Despite the attempt to hold the tournament without Australia and New Zealand, who confirmed last month that they would not be sending teams to England for the tournament due to player welfare concerns regarding Covid-19, World Cup organizers are expected to concede at a board meeting on Wednesday afternoon that they had no choice but to postpone until 2022. That leaves a hole almighty in the calendar in October and November that the Rugby Football League will now try to fill.

Among the options being considered is a hastily organized series of tests for England, with RFL wanting the national team to play at home this fall, as they were supposed to do during the World Cup. Despite having managed the national team for 18 months, Shaun Wane has only supported one game: the mid-season game against the Combined Nations All Stars in June.

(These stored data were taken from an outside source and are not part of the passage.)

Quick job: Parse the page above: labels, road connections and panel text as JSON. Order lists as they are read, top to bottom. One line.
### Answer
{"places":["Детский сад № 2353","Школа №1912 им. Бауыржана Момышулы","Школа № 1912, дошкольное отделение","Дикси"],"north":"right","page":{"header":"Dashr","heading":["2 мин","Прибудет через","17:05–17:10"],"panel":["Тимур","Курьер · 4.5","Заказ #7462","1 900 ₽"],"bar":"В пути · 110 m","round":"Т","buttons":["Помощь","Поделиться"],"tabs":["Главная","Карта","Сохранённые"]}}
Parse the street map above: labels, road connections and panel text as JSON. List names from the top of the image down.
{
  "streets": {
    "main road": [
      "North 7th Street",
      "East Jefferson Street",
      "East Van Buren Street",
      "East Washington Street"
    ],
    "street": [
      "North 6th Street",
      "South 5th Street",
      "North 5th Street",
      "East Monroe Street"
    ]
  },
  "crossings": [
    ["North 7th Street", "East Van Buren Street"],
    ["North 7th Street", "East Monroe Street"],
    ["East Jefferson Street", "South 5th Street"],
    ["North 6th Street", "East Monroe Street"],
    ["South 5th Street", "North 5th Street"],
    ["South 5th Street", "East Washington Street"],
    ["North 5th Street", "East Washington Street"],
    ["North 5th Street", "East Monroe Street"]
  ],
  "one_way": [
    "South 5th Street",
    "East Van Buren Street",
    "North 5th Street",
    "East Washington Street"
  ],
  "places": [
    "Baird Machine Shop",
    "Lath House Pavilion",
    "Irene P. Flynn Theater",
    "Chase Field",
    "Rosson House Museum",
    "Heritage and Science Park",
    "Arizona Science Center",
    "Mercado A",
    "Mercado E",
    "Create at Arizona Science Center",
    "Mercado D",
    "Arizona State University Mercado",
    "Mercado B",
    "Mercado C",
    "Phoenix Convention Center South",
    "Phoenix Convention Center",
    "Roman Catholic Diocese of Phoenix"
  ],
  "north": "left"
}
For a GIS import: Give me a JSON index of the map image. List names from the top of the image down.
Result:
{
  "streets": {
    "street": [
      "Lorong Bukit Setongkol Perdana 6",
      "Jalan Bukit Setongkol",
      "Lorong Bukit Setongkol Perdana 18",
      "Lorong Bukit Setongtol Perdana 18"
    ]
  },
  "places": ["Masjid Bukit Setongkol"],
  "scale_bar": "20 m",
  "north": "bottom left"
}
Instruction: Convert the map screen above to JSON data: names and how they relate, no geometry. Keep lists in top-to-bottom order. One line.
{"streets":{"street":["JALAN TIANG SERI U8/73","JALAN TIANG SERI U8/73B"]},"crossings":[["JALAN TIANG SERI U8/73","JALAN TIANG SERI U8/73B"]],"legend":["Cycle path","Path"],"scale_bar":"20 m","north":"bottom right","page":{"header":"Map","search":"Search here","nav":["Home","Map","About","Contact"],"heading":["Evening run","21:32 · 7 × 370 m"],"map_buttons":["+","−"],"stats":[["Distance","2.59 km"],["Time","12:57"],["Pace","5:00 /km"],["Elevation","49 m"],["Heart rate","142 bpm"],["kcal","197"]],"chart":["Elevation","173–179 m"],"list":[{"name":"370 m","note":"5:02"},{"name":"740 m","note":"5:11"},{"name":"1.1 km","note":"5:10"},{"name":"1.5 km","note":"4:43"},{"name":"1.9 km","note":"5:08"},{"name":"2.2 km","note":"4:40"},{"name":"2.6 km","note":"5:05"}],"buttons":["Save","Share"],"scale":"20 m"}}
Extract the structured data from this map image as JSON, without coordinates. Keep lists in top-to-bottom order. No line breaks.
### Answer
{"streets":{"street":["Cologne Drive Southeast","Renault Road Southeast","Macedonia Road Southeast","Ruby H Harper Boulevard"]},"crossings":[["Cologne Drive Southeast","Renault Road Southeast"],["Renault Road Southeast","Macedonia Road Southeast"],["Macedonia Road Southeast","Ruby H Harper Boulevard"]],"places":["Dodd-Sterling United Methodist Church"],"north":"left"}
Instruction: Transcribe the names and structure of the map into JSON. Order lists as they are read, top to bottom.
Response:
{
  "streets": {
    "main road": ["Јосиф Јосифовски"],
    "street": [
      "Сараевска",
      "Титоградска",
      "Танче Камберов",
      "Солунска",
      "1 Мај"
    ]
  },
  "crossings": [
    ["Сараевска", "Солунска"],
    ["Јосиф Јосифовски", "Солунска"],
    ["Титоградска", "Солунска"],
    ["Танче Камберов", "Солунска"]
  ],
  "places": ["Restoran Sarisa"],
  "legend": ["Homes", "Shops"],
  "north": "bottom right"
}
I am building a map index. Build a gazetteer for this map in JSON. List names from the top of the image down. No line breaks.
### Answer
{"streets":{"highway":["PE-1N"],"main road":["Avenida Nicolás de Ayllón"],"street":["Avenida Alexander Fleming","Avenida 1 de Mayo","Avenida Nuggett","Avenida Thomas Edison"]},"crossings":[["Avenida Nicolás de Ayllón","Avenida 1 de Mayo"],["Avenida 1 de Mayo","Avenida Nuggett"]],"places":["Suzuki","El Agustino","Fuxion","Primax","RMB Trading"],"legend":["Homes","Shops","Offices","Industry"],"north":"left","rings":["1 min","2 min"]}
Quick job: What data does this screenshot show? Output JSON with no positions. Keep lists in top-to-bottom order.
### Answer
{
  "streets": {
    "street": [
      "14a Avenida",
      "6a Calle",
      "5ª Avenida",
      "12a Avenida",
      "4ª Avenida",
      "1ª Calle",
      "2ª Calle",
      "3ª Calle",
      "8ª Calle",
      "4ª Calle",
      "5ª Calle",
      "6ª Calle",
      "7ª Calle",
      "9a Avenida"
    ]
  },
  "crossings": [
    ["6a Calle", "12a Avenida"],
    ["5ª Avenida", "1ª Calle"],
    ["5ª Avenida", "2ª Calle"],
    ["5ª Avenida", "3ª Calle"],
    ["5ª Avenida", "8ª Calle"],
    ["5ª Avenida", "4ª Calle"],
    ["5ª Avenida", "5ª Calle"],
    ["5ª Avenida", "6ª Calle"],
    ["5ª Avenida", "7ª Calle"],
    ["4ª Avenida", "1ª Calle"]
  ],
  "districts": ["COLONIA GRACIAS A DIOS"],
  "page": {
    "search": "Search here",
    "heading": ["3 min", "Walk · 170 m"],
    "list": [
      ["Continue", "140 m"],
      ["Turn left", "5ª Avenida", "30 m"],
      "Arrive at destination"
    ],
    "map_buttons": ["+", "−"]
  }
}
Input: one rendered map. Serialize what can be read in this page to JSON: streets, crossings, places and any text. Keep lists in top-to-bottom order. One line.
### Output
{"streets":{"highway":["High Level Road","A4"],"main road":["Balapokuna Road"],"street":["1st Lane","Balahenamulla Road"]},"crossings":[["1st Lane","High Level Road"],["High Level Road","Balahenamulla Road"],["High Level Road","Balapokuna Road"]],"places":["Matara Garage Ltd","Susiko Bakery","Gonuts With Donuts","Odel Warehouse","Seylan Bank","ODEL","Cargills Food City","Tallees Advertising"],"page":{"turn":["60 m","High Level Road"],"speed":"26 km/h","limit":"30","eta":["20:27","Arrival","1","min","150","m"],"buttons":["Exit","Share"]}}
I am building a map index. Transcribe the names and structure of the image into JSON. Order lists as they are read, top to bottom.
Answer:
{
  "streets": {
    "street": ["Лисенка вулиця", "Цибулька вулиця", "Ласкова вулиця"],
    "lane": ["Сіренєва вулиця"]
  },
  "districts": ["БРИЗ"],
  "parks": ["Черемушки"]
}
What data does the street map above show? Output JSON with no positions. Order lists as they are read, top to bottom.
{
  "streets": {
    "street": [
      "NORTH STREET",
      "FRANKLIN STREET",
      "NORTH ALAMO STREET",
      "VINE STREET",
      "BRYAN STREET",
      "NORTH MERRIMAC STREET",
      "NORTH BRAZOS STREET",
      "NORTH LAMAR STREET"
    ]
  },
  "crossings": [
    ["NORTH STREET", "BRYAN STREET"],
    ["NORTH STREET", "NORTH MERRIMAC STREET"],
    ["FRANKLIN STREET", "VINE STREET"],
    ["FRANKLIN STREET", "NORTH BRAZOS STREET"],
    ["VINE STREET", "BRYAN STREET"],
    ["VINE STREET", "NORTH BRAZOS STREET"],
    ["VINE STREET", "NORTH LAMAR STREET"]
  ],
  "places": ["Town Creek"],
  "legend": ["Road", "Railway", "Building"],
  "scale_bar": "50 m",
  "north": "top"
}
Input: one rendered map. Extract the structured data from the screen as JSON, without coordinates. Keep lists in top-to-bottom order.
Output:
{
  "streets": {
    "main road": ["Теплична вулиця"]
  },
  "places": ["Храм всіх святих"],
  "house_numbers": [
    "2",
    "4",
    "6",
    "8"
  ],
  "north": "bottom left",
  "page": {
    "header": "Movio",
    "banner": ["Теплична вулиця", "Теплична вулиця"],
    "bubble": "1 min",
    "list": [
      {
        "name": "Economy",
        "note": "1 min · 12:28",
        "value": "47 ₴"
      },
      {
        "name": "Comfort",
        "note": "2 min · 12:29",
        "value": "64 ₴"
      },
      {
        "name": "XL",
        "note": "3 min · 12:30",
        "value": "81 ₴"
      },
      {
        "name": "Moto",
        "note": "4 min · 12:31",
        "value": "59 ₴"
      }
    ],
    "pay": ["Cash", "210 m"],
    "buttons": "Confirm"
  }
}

But with more than a dozen Super League matches that have been called off due to Covid outbreaks among clubs yet to get back on the schedule, top clubs themselves are expected to discuss the logistics behind the extension of the current season. The grand final is due to take place at Old Trafford on October 9, but the clubs will now hold urgent discussions in a meeting on Friday to determine if they can play until October now that there is no Duke’s Cup. world.

The loss of the World Cup is a blow to the organizers, who will now demand that the International Rugby League provide a harsh response to the governing bodies of Australia and New Zealand, which precipitated the collapse in favor. of the event. Last week, the 16 clubs in the NRL said they were not supporting their players traveling to England for the event, despite pledges from the organizers of private charter flights and biosecure bubbles for all competing players.

Competition chief executive Jon Dutton has vowed they will do everything in their power to organize the tournament, given the government backing to the tune of £ 25million. But they have now conceded defeat and will push the event back for 12 months. This, however, means a direct clash with the FIFA World Cup in Qatar and the logistical headache of booking each venue for all matches in the men’s, women’s and wheelchair tournaments.